• What the task asks:
Working from the entries that follow, transcribe exactly and only the lines from the one with "I am sure you might wond" through the last, pictures excluded.
Task material section start
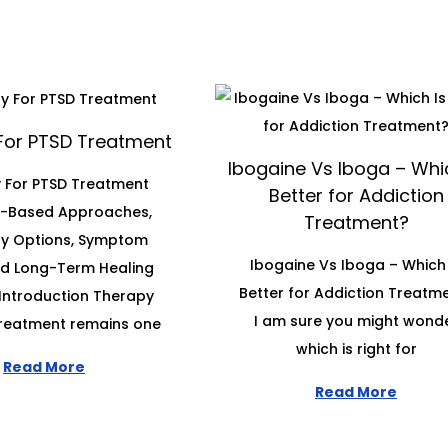
For PTSD Treatment
Ibogaine Vs Iboga – Whic
 For PTSD Treatment
Better for Addiction
e-Based Approaches,
Treatment?
y Options, Symptom
Ibogaine Vs Iboga – Which 
and Long-Term Healing
Better for Addiction Treatm
Introduction Therapy
I am sure you might wond
treatment remains one
which is right for
Read More
Read More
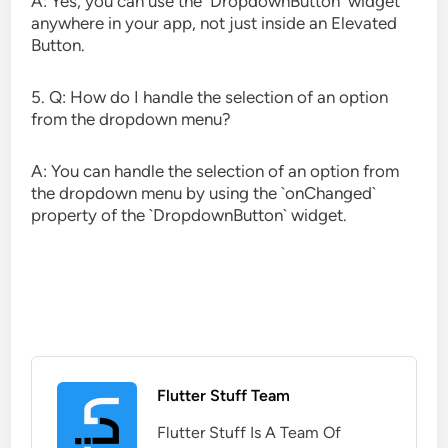
A: Yes, you can use the `DropdownButton` widget
anywhere in your app, not just inside an Elevated
Button.
5. Q: How do I handle the selection of an option
from the dropdown menu?
A: You can handle the selection of an option from
the dropdown menu by using the `onChanged`
property of the `DropdownButton` widget.
Flutter Stuff Team
Flutter Stuff Is A Team Of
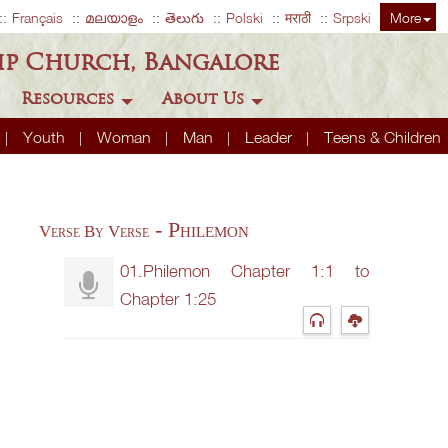
Français
മലയാളം
తెలుగు
Polski
मराठी
Srpski
More
ip Church, Bangalore
Resources
About Us
Youth
Woman
Man
Leader
Teens & Children
- Philemon
Verse By Verse
01.Philemon Chapter 1:1 to
Chapter 1:25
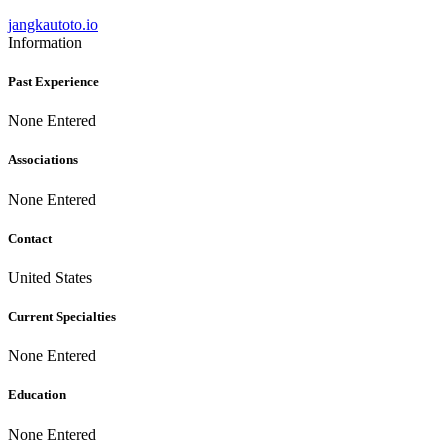
jangkautoto.io
Information
Past Experience
None Entered
Associations
None Entered
Contact
United States
Current Specialties
None Entered
Education
None Entered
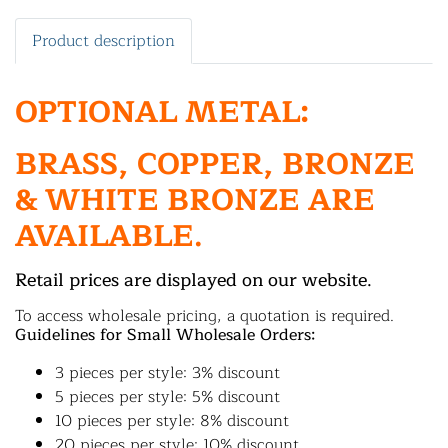
Product description
OPTIONAL METAL:
BRASS, COPPER, BRONZE
& WHITE BRONZE ARE
AVAILABLE.
Retail prices are displayed on our website.
To access wholesale pricing, a quotation is required.
Guidelines for Small Wholesale Orders:
3 pieces per style: 3% discount
5 pieces per style: 5% discount
10 pieces per style: 8% discount
20 pieces per style: 10% discount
Task material section end
• Answer for the task:
I am sure you might wond
treatment remains one
which is right for
Read More
Read More
A: Yes, you can use the `DropdownButton` widget
anywhere in your app, not just inside an Elevated
Button.
5. Q: How do I handle the selection of an option
from the dropdown menu?
A: You can handle the selection of an option from
the dropdown menu by using the `onChanged`
property of the `DropdownButton` widget.
Flutter Stuff Team
Flutter Stuff Is A Team Of
Français
മലയാളം
తెలుగు
Polski
मराठी
Srpski
More
ip Church, Bangalore
Resources
About Us
Youth
Woman
Man
Leader
Teens & Children
- Philemon
Verse By Verse
01.Philemon Chapter 1:1 to
Chapter 1:25
jangkautoto.io
Information
Past Experience
None Entered
Associations
None Entered
Contact
United States
Current Specialties
None Entered
Education
None Entered
Product description
OPTIONAL METAL:
BRASS, COPPER, BRONZE
& WHITE BRONZE ARE
AVAILABLE.
Retail prices are displayed on our website.
To access wholesale pricing, a quotation is required.
Guidelines for Small Wholesale Orders:
3 pieces per style: 3% discount
5 pieces per style: 5% discount
10 pieces per style: 8% discount
20 pieces per style: 10% discount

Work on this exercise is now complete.